Research · benchmark · results
The full table. Every model. Every axis.
The headline numbers are on the parent landing page. This page carries the full per-model × per-axis table, the per-prompt-version slices, the per-trap-type breakdown, and the interpretation. The data renders live from summary.json so a fresh re-run reflects without a redeploy.
Loading summary.json…
Interpretation
What the patterns mean. Architecture, not vendor.
Frontier models are not safe as the final clearance check.
Not because the models are bad. Because the question is structurally outside their training data. The trademark register, the RDAP database, and the live handle registry are append-only and post-cutoff. Parametric memory is a snapshot taken before the registration you might be conflicting with was filed.
The error is asymmetric.
Models over-bless. RLHF rewards confident helpful responses; saying “ship it” is more rewarding than saying “I don't know.” The false-negative rate — the rate at which the model says safe and the truth is risky — is the dangerous direction, and it is materially higher than the false-positive rate.

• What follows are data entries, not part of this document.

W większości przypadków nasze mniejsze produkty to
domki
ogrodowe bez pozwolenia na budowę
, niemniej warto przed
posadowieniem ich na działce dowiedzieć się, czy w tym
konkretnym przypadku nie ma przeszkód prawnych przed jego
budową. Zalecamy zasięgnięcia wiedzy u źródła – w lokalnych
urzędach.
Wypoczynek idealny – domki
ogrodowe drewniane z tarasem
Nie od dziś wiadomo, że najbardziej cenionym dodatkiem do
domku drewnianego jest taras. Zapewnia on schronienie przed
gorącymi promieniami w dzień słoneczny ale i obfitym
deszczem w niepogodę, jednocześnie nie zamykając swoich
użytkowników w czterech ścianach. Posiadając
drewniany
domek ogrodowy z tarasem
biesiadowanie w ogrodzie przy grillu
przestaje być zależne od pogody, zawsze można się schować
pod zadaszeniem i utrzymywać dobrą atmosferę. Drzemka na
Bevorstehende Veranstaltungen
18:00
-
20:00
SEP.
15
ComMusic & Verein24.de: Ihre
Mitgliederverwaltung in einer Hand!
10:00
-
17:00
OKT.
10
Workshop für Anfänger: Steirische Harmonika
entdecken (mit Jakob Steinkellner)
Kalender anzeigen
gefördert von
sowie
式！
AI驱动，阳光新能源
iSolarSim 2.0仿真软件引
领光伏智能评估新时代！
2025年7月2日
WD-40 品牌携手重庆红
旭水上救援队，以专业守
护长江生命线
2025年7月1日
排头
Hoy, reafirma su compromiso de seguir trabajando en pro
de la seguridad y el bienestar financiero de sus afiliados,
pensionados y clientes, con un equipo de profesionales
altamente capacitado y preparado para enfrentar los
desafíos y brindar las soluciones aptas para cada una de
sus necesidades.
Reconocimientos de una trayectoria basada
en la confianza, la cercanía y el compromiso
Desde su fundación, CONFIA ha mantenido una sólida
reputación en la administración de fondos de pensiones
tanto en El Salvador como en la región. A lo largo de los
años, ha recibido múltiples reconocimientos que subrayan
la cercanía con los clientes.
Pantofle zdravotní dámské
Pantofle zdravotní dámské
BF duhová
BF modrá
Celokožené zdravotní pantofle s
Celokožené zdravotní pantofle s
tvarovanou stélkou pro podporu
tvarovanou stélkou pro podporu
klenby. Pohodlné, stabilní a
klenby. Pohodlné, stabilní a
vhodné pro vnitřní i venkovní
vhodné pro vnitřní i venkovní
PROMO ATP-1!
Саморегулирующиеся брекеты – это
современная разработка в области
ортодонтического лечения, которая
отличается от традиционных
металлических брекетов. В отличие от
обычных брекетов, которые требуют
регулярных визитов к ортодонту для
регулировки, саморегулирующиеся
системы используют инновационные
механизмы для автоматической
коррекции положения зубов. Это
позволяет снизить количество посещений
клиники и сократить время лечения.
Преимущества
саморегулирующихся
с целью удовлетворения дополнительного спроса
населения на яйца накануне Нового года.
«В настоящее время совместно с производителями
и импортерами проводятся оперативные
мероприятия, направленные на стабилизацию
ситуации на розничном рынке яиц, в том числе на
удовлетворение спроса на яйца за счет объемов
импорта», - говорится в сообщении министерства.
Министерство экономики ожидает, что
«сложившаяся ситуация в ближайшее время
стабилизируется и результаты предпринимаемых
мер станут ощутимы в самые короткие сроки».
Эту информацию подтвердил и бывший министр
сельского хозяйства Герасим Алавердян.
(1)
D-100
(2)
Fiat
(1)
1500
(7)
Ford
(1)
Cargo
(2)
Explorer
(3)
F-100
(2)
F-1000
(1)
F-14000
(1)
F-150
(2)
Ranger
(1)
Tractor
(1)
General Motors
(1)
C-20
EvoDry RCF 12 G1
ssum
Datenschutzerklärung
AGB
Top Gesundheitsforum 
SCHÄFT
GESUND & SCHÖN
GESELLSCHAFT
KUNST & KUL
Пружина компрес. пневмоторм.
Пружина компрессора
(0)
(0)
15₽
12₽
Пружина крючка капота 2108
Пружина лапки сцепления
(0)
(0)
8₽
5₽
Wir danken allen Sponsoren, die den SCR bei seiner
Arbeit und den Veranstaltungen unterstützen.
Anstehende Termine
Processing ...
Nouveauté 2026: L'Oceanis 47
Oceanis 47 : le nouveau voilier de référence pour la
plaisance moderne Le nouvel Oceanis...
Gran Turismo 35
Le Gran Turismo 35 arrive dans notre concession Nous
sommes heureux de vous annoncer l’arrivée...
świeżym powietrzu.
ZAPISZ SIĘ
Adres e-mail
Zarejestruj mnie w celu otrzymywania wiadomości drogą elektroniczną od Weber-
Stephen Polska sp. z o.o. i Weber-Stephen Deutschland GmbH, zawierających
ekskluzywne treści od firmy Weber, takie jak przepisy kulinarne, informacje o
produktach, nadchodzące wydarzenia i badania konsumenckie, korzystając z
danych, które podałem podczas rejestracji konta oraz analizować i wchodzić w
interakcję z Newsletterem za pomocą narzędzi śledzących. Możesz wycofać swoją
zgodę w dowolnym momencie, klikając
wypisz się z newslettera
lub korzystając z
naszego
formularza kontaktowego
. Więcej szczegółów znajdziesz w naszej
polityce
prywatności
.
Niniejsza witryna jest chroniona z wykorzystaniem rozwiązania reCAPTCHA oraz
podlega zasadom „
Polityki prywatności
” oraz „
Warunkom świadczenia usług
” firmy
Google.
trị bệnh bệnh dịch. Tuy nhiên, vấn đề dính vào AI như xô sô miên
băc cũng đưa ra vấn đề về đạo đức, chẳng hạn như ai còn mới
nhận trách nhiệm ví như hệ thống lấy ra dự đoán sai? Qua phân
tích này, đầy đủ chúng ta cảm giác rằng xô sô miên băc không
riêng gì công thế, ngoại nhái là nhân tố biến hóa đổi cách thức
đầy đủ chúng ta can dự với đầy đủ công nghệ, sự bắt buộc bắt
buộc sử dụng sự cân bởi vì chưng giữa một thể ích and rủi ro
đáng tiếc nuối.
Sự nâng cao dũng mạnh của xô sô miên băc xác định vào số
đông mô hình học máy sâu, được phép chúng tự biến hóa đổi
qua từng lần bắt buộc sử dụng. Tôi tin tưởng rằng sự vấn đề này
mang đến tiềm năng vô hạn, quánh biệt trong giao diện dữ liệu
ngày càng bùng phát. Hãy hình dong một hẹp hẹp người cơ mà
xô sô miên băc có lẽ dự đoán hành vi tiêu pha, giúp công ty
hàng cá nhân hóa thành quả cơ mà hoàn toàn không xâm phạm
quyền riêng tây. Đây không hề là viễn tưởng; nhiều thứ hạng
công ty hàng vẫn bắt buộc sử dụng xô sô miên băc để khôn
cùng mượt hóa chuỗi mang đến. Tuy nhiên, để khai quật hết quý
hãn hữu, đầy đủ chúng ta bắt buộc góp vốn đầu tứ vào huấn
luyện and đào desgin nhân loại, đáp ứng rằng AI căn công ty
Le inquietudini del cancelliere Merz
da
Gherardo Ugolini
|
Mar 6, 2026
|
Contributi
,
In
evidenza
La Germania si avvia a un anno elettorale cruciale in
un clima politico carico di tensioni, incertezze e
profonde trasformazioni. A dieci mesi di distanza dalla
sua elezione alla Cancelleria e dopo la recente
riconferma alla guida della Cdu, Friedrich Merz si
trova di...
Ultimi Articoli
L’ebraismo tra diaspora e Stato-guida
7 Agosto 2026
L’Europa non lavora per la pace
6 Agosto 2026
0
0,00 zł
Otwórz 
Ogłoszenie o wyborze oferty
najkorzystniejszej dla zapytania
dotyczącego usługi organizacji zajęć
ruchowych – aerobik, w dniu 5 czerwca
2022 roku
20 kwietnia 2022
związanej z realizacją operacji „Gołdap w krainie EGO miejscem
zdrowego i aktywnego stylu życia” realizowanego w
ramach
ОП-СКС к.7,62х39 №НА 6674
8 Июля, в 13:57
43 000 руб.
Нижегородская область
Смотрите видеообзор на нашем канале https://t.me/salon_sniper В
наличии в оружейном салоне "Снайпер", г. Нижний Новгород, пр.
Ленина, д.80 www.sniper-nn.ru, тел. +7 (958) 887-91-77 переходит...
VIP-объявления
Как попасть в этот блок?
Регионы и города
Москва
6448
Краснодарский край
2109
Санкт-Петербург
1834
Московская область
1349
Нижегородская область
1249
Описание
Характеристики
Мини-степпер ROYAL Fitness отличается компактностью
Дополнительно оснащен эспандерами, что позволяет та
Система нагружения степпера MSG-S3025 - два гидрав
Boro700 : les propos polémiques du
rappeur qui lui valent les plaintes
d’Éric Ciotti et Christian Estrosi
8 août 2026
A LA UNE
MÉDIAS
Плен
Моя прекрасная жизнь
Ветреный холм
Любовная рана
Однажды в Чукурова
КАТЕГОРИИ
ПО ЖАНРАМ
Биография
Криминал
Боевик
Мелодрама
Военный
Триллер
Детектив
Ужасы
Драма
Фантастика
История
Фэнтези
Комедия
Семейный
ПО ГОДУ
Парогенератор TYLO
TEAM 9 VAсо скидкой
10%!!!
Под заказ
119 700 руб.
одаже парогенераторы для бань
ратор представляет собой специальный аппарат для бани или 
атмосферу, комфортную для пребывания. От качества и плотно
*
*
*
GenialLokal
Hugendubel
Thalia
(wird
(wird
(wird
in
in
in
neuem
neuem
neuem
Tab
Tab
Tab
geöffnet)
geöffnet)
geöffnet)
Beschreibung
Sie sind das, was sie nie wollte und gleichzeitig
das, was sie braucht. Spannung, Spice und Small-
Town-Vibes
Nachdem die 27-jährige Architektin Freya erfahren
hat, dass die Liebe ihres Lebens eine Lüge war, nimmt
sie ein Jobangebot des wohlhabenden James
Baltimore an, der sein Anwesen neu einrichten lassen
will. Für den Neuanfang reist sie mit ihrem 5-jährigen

Models fabricate citations.
When asked to support their verdict with a USPTO serial number, they invent serial numbers. The numbers do not resolve to any USPTO record. They look right — eight digits, correct format. They are fiction. Same failure mode as the Mata v. Avianca lawyers in 2023, ported to the trademark domain.
Recent registrations are invisible.
Any mark filed within the model's training-data lag window — typically the last 6 to 18 months — is essentially invisible. The model will confidently bless a name that conflicts with a registration that has every legal weight of a 30-year-old Coca-Cola registration. The fact that it is recent does not make it less binding; it just makes it invisible.
The hedge rate is the diagnostic.
A well-calibrated model on this task has a low hedge rate on easy cases (it should know GoogIe with a capital-i is risky) and a high hedge rate on hard cases (it cannot know about a startup that filed last quarter). Models with flat hedge rates across difficulty are uncalibrated.
Why a validation layer exists.
Every LLM hallucinates names that are trademarked, taken, culturally offensive, or linguistically broken. The benchmark measures how often. Etymolt is the validation API that catches it before the name ships — five surfaces, sub-2-second response, signed verdicts. The benchmark is the receipt for the category.
Methodology
How to read these numbers.
“Hallucinated” means the model confidently asserted a claim (“.com is available,” “@handle is free,” “no trademark conflict”) that was false against ground truth. Hedges (“I cannot verify”) and unparseable responses are not counted as hallucinations because the model never asserted anything.
Trademark and domain are scored against independent registries (USPTO TSDR + RDAP). Handle, cultural, and sound use Etymolt as oracle because no public single-shot dataset exists for those axes — those numbers are internal consistency, not validation against an outside source. The split is documented in the press kit body copy.